- WORK TASK
Pull out each line of the records holding the string "Webfont".

- GIVEN DATA
_ _ _
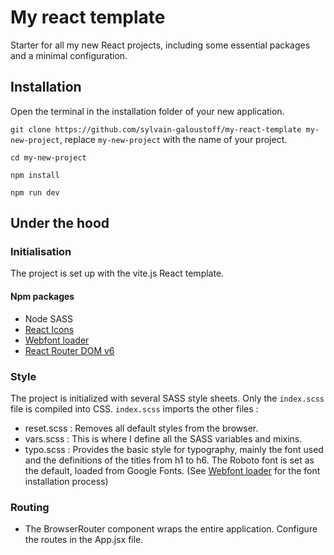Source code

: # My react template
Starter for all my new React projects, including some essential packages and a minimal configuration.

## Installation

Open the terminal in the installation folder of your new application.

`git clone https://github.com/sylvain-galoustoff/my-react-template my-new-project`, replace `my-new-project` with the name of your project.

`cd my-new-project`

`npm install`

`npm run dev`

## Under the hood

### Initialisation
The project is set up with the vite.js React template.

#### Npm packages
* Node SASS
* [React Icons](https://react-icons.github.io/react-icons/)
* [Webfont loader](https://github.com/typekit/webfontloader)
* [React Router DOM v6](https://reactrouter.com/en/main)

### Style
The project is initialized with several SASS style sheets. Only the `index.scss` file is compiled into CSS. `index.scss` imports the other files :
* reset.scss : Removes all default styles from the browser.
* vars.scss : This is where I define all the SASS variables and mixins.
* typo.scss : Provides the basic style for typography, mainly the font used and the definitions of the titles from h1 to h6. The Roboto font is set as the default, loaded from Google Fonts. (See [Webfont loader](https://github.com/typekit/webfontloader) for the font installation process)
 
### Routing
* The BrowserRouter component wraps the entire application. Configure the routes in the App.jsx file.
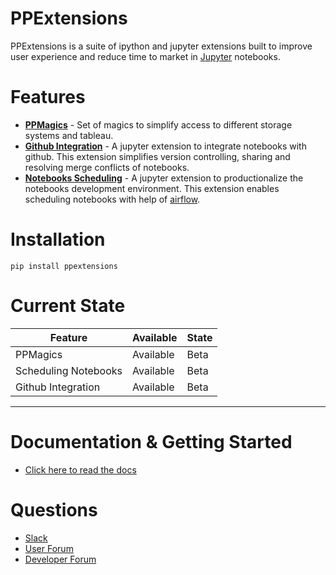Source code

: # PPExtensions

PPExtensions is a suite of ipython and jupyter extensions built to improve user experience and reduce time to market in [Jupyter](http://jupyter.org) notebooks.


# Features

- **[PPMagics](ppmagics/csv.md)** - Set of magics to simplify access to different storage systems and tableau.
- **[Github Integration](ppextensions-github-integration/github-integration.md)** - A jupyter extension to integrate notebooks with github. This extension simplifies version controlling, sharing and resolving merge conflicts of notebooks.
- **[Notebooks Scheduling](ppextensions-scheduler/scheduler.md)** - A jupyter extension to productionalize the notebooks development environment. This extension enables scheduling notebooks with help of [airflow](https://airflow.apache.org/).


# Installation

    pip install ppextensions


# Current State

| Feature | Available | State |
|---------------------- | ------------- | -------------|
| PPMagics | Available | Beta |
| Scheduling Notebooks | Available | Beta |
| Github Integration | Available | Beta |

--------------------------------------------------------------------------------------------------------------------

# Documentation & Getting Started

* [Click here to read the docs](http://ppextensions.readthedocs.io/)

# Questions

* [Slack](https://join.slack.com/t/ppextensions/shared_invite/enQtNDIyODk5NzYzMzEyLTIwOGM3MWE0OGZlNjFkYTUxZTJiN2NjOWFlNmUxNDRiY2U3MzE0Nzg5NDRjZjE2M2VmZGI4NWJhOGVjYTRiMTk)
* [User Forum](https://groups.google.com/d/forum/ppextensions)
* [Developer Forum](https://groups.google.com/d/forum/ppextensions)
_ _ _
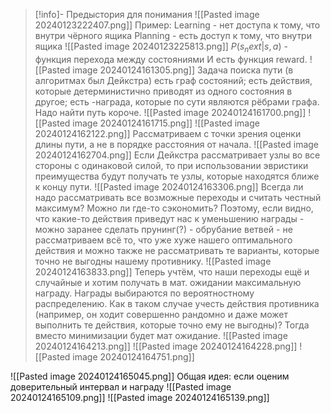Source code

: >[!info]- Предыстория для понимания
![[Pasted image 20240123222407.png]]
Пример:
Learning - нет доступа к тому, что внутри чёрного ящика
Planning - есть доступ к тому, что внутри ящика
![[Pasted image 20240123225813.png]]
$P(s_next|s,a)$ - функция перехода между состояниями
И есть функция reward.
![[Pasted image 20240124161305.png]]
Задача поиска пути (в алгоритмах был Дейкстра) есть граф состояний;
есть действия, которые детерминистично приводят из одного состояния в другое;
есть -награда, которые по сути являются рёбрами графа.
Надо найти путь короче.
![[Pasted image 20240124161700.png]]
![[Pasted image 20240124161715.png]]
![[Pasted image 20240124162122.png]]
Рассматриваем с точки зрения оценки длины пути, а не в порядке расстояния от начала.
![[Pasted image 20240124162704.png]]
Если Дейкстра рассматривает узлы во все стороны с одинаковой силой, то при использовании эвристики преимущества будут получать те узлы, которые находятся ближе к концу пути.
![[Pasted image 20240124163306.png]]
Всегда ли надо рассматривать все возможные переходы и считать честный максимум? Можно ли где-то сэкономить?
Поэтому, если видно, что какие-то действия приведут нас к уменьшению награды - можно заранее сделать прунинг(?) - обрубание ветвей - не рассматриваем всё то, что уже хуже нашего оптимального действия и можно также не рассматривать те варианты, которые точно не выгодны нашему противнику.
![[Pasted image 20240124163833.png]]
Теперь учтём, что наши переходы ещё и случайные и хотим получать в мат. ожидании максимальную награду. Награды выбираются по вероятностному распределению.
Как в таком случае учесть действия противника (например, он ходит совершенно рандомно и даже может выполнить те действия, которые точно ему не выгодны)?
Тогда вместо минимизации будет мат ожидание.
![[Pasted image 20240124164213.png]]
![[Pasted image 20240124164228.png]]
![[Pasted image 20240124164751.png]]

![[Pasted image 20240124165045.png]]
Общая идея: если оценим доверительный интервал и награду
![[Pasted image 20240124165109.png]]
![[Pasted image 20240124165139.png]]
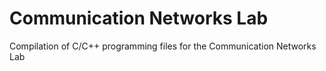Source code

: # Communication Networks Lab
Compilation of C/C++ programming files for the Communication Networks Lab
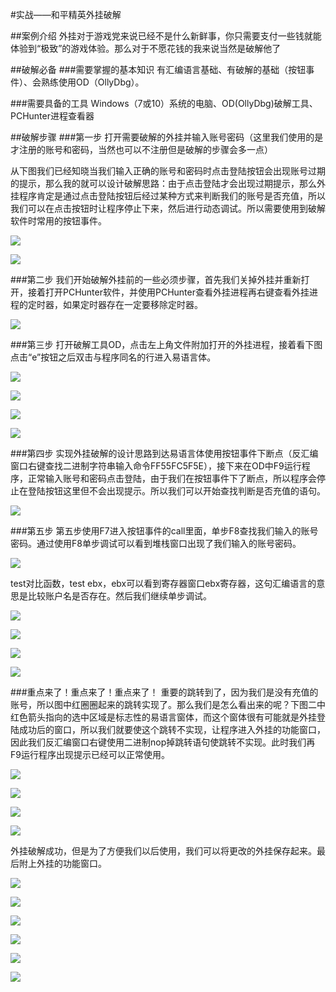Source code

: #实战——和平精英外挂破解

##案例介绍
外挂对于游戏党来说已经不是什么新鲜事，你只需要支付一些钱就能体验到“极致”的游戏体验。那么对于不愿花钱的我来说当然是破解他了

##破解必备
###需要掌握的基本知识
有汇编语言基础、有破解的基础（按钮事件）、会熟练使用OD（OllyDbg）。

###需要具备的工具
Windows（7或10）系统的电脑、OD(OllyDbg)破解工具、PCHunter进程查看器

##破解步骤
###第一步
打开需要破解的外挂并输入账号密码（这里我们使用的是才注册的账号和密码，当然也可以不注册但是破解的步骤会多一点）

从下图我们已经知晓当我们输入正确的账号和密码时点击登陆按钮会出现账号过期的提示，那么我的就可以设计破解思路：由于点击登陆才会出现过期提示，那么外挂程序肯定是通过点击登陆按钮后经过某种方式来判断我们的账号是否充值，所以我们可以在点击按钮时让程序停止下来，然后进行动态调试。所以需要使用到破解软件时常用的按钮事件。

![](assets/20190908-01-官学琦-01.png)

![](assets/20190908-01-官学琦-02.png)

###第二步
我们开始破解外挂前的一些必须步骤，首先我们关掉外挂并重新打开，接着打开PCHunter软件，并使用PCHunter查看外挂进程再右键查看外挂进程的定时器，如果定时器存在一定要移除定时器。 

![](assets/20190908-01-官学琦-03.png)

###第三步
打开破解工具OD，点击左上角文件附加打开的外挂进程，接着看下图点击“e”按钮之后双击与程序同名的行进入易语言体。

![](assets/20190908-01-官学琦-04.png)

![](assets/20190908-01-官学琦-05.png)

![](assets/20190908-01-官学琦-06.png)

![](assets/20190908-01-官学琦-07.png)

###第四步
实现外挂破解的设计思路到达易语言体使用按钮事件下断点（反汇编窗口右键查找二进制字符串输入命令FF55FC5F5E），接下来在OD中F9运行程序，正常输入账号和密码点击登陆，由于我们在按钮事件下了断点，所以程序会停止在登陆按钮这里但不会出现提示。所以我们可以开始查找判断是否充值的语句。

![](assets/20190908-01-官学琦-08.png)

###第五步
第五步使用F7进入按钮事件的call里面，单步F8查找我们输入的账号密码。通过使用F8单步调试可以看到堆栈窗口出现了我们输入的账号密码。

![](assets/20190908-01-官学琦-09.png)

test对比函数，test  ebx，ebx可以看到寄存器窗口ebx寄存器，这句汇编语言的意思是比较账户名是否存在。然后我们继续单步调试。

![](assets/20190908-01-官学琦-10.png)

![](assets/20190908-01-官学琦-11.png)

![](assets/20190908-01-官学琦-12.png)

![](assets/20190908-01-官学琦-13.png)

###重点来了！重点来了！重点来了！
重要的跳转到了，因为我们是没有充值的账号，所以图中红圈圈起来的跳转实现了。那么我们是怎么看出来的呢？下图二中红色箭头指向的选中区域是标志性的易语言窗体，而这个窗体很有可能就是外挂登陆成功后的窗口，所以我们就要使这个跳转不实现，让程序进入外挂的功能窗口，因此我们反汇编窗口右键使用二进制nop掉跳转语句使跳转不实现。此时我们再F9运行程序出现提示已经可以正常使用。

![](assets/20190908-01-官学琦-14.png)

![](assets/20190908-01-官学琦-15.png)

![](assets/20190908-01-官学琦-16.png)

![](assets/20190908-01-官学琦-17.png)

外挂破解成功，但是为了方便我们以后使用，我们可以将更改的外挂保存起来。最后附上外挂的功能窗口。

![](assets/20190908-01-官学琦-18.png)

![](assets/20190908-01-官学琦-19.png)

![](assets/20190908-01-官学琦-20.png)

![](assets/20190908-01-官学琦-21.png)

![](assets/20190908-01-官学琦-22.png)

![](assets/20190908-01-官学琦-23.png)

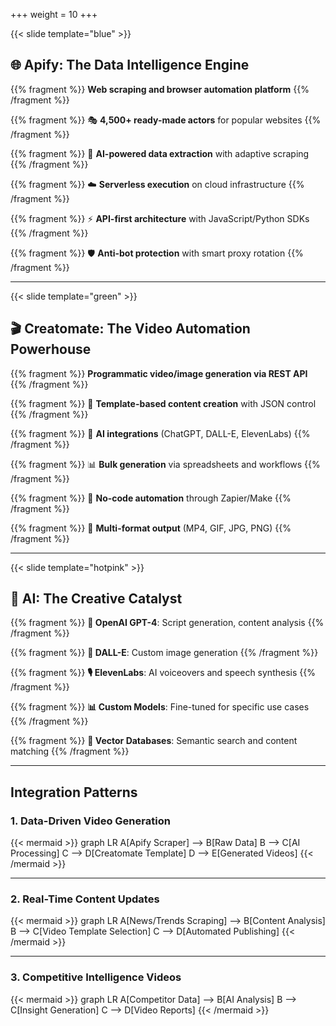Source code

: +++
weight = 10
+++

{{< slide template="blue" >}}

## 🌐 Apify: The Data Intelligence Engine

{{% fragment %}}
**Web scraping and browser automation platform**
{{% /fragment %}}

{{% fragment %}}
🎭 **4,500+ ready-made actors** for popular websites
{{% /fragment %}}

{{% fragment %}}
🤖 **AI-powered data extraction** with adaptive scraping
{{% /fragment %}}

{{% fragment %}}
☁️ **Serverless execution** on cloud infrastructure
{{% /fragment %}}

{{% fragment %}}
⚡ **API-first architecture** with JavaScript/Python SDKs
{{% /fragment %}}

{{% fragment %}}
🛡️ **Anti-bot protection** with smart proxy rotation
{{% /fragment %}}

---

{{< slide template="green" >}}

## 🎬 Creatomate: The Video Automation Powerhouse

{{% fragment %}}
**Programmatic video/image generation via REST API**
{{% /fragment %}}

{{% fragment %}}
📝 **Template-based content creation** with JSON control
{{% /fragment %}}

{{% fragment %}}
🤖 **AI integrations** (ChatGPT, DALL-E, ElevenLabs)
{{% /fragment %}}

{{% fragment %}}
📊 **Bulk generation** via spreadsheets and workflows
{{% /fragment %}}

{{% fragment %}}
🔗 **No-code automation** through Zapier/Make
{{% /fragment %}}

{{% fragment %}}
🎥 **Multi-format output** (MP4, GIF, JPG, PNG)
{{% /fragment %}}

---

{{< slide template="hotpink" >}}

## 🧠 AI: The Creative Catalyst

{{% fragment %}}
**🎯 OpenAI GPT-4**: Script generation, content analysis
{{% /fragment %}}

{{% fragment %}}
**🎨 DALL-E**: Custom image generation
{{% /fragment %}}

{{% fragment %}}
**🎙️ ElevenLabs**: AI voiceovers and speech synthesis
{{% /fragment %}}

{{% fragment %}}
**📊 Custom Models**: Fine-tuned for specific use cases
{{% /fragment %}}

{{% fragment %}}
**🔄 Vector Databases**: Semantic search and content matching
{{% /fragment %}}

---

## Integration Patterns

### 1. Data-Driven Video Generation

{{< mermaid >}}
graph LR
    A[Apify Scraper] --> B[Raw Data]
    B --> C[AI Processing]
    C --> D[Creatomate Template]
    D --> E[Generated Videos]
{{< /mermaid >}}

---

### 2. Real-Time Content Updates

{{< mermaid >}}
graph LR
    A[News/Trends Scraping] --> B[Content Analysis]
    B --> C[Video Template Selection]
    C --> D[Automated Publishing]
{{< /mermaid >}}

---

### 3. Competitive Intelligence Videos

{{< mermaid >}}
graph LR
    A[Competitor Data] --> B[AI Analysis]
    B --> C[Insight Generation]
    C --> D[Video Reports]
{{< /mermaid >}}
_ _ _
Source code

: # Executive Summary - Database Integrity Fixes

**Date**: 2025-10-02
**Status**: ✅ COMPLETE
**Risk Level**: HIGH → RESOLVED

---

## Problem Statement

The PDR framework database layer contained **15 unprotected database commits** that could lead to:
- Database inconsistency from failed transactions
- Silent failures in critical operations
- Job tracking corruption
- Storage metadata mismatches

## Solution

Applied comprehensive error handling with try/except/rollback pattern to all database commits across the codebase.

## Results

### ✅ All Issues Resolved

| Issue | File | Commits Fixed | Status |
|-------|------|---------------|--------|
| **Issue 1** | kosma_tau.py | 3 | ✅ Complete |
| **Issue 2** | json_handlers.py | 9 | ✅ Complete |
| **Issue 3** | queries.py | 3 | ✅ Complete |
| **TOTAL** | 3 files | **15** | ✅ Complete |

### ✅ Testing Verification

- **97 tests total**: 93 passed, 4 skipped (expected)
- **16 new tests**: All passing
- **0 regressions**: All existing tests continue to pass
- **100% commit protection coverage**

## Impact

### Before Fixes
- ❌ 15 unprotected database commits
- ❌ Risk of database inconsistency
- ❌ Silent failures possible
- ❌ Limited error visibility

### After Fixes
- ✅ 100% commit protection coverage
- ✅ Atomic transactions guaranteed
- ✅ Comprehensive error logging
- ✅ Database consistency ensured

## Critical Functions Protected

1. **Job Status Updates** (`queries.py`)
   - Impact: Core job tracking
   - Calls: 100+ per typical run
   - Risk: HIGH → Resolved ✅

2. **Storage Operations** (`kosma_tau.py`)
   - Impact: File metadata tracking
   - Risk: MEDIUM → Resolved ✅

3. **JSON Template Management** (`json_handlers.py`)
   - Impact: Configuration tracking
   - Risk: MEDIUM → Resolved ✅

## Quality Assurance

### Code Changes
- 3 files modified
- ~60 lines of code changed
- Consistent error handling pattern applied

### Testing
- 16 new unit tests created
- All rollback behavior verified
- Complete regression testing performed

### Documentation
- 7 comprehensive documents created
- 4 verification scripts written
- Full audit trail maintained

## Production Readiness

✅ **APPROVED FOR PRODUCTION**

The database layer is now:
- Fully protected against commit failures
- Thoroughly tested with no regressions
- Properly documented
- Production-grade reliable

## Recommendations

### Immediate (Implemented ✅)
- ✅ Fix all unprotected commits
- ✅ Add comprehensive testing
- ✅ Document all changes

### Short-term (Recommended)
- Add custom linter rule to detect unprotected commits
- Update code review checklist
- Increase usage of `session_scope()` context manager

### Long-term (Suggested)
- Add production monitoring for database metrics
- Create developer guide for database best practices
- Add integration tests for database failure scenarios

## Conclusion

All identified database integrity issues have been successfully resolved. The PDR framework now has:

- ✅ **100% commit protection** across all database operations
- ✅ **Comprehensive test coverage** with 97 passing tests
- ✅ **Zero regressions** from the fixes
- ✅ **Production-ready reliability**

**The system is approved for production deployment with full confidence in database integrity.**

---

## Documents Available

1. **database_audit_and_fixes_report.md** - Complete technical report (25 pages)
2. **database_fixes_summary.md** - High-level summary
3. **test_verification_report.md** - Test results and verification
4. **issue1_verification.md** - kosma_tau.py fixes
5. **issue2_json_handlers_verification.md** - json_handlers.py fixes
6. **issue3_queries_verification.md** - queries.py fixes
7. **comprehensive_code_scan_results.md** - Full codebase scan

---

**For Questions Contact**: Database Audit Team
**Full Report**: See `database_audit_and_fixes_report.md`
_ _ _
- RESPONSE TO THE TASK
* [Webfont loader](https://github.com/typekit/webfontloader)
* typo.scss : Provides the basic style for typography, mainly the font used and the definitions of the titles from h1 to h6. The Roboto font is set as the default, loaded from Google Fonts. (See [Webfont loader](https://github.com/typekit/webfontloader) for the font installation process)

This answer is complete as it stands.